The private health system
You may choose to have private health insurance, to help pay for private health care and/or to meet the remaining costs of any service that is only partly publicly funded. This would allow you, for example, to bypass waiting times in the public health system for treatment of non-urgent conditions.
A number of insurance companies offer health insurance policies ranging from basic care to comprehensive cover. Policy premiums vary considerably. The Everybody website has information about health insurance. Even if you do have private health insurance, you are still entitled to free public health services which cover all accidents and emergency care. You’ll find a list of health insurance companies in the Yellow Pages under ‘Insurance – Medical’
Free Health Advice - Healthline
For free health advice and reference to local health services, phone Healthline free on 0800 611 116, anytime.

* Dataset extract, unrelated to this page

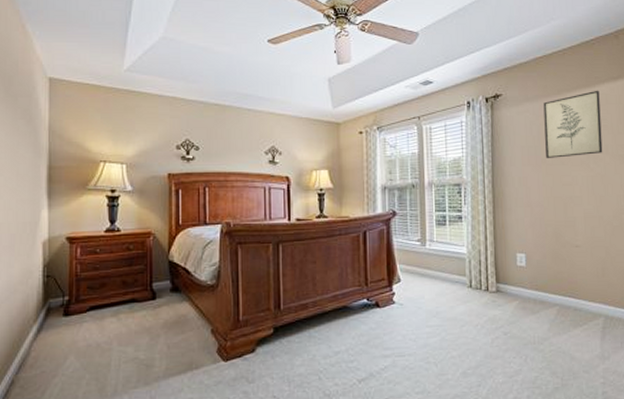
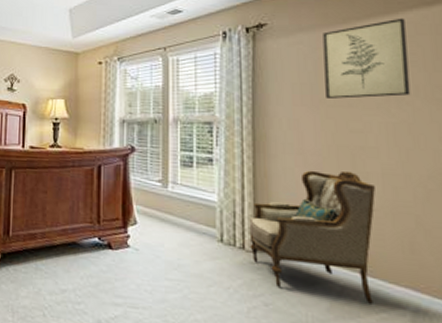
armchair: none [491,217,580,320] -> present [249,170,375,304]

There is a list of general practitioners (family doctors), specialists, After Hours and other Medical Centres in the front section of the White Pages under ‘Registered Medical Practitioners & Medical Centres’.
Public and Private Hospitals, Residential Care Centres, After Hours Pharmacists, Registered Nurses and Midwives and Specialist Clinics are listed in the front of the White Pages under ‘Hospitals & other health service providers’.
Physiotherapists, Dentists, Chiropractors, Osteopaths, Opticians, Pharmacists and Natural Therapists are listed in the Yellow Pages.
www.healthed.govt.nz – offers easy access to brochures on health information such as immunisation. These brochures are also available in Amharic, Arabic, Burmese, Cambodian-Khmer, Chinese Simplified, Chinese Traditional, Cook Islands Maori, Fijian, Gujarati, Hindi, Japanese, Kiribati (Gilbertese), Korean, Niuean, Persian (Farsi), Punjabi, Pushto Afghani, Samoan, Somali, Thai, Tokelauan, Tongan, Tuvaluan and Vietnamese
www.health.govt.nz – the Ministry of Health website offers information about all areas of the public health system. It includes links to District Health Board websites where you can find out more the services available in your area.
www.workandincome.govt.nz – the Work and Income site offers information about all benefits and allowances, including the Residential Care Subsidy and the Disability Allowance.